Darum solltest Du ab sofort deine Haare mit Roggenmehl waschen

Immer mehr Menschen versuchen auf umweltschädliche Inhaltsstoffe wie Silikone, Parabene oder Mikroplastik in Shampoos zu verzichten. Eine echte Alternative soll Roggenmehl für die Haare sein. Doch ist es wirklich eine gute Idee sich eine klebrige Mehl-Masse ins Haar zu schmieren?  

Die richtige Mehlsorte macht´s!

Wer jetzt denkt: Mehl ist Mehl, egal welche Sorte, irrt sich. Roggenmehl enthält im Vergleich zu Weizenmehl wenig Gluten und verklebt deshalb nicht zu einer zähen Masse. Für eine glänzende Mähne kommen je nach Haarstruktur zwei Sorten in Frage: Das Roggenvollkornmehl oder das Roggenmehl Typ 1150. Menschen, die mit dickem Haar gesegnet sind, sollten auf Roggenvollkornmehl zurückgreifen. Bei feinem, dünnen Haar ist das Roggenmehl Typ 1150 besser geeignet.

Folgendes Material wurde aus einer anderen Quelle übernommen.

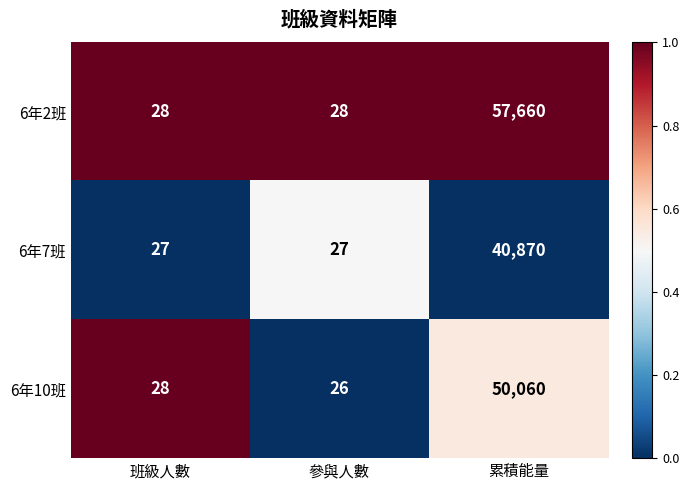

What is the total value across all series at 班級人數?

83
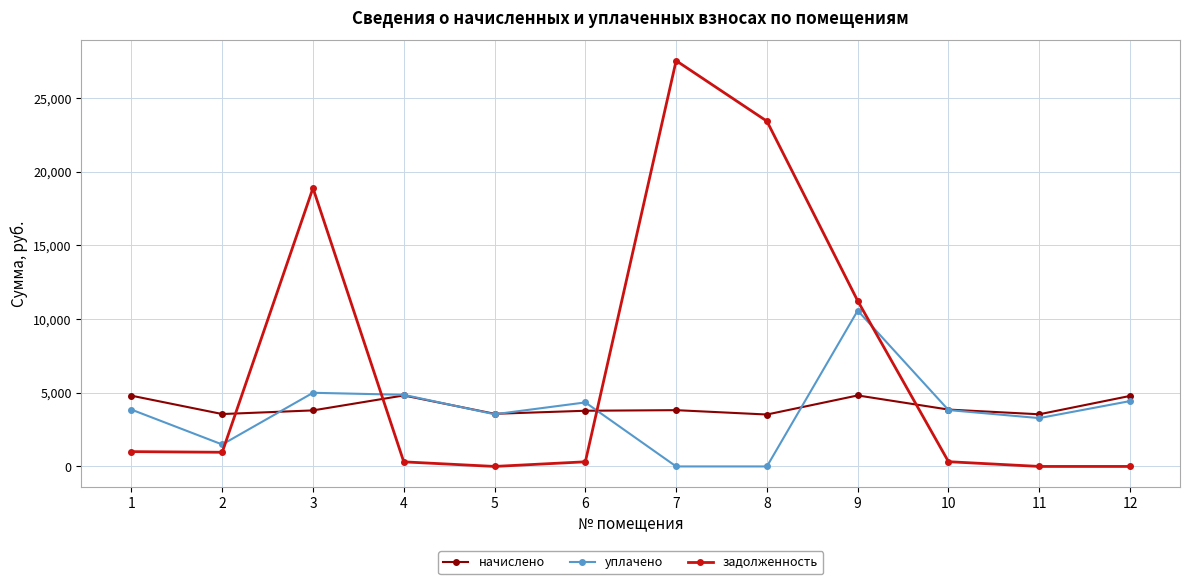

Which category has the highest value across all series?

7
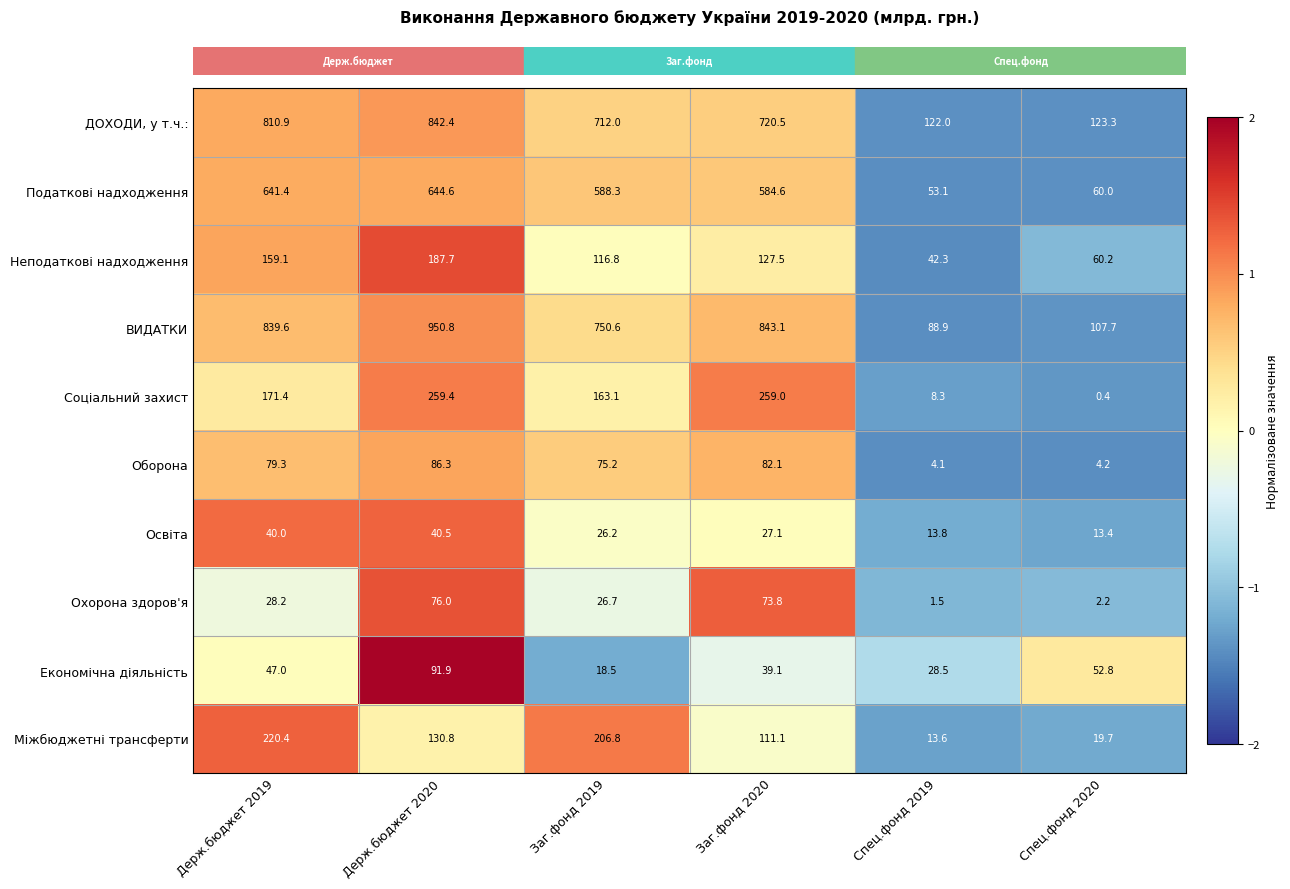

At which label is ВИДАТКИ closest to 519?

Заг.фонд 2019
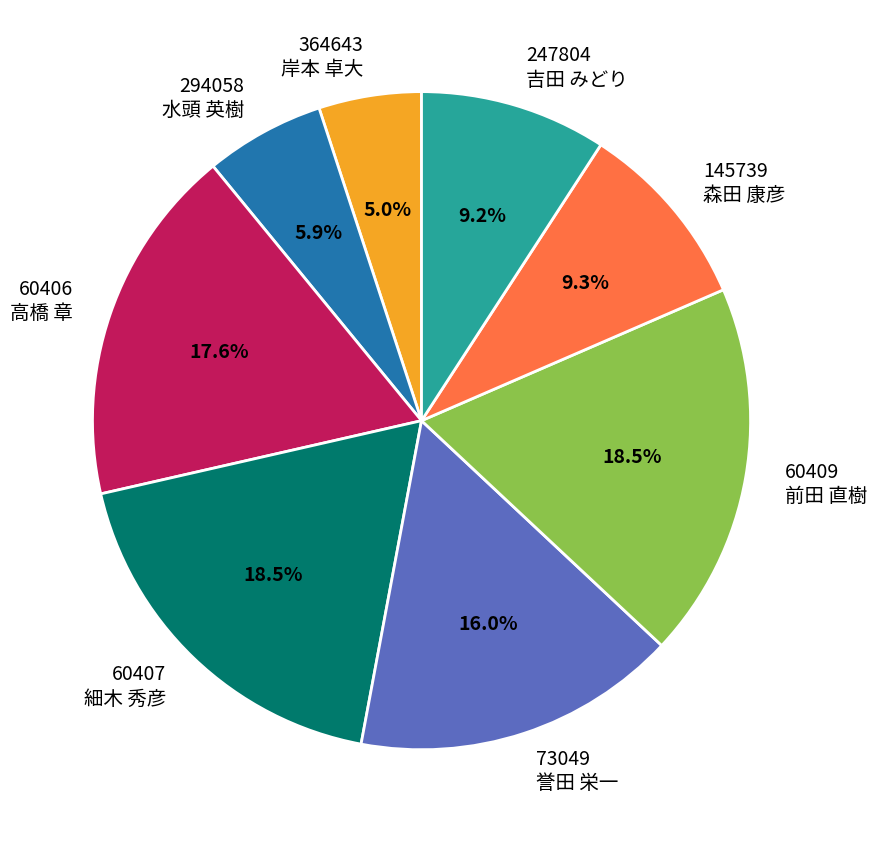

Count the number of slices in the pie.

8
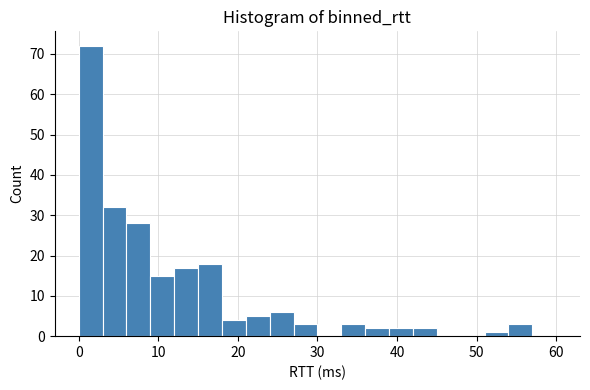

Around what value on the x-axis is the tallest bar? Give the approximate position of its centre, as read against the axis.

2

Rühren, rühren und nochmals rühren

Roggenmehl Shampoo
Mit der richtigen Roggenmehlsorte kann für jeden Haartyp die beste Mischung kreiert werden. Foto: Heike Rauh gettyimages

 

Die Herstellung ist simpel und somit für jeden machbar. Mehl und Wasser müssen unter permanentem Rühren miteinander vermischt werden, bis eine klumpenfreie Masse entsteht. Anschließend das Natur-Shampoo für circa zehn  Minuten stehen lassen und dann auf die Haare auftragen, einwirken lassen und gründlich ausspülen.

Lohnt sich der Aufwand?

Zugegeben: ein selbstgemachtes Roggenmehl-Shampoo ist irgendwie gewöhnungsbedürftig. Es fehlt das Gefühl von aufgeschäumtem Haar und dem angenehmen Shampoo-Duft nach dem Ausspülen. Wer aber der Umwelt etwas Gutes tun will, der sollte dieses außergewöhnliche Shampoo unbedingt ausprobieren.